Jedediah Berry: The Manual Of Detection

Jedediah Berry: The Manual Of Detection

All people are detectives in their dreams. Trenchcoats and fedoras may not be involved, but the setup is there; instead of taking on clients, sleepers simply close their eyes to enter a world of mysteries, full of twists, turns, and backward-speaking midgets. All that world needs is the correct cipher to unlock its secrets, but it seems like the alarm clock always goes off with the answers still just out of reach. “Never sleep” is the motto of the agency that employs Charles Unwin, the hero of The Manual Of Detection, but as Unwin soon discovers, true watchfulness has its price; at least in dreams, there’s always the chance of waking up to a world that makes sense.

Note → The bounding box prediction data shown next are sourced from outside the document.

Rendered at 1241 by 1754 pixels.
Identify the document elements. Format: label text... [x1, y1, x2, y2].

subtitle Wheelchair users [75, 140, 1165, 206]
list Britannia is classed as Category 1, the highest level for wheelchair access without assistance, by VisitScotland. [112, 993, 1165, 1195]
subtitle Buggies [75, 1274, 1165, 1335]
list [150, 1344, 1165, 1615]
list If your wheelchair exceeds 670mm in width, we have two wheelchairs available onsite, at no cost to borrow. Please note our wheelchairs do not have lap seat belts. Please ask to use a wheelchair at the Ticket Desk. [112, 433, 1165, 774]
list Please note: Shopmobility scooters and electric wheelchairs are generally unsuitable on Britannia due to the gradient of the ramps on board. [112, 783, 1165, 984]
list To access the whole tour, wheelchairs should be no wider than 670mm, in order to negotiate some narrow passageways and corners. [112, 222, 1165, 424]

Charles is a clerk for the agency’s most famous detective, Travis T. Sivart—until Travis disappeared. Now the former clerk has been abruptly promoted to detective and charged with locating his missing boss. Before he can get his head on straight about what’s happening, he’s discovered his first corpse, gained an assistant, and been given a copy of that most valuable of handbooks, The Manual Of Detection. Charles’s best hope is to find Travis before things get even more complicated, but he stumbles onto a thread that threatens to undermine every case he ever filed, as well as herald the return of Travis’ greatest foe. If only he could keep the people around him from sleepwalking away…

Manual strives for a tone of haunting absurdity, with intermittent success. Many of Berry’s ideas are strong, like the former Siamese twins that dog Charles’ investigations, or the cavernous archives housed in the agency’s basements, where records are kept forever out of the light. But the story is ploddingly episodic, sending readers through a series of clever but disjointed sequences. The writing isn’t good enough to justify the meandering plot, and without urgency or exceptional prose, Manual can be a chore to get through. But it has its moments, and the history Berry constructs around Charles and the conspiracies he stumbles across is convincingly thorough. Manual’s greatest flaw is that it’s lost in the shadow of its influences (Franz Kafka, Jorge Luis Borges, Dashiell Hammett) without a voice of its own; like most dreams, it’s too much a reflection to last in the daylight.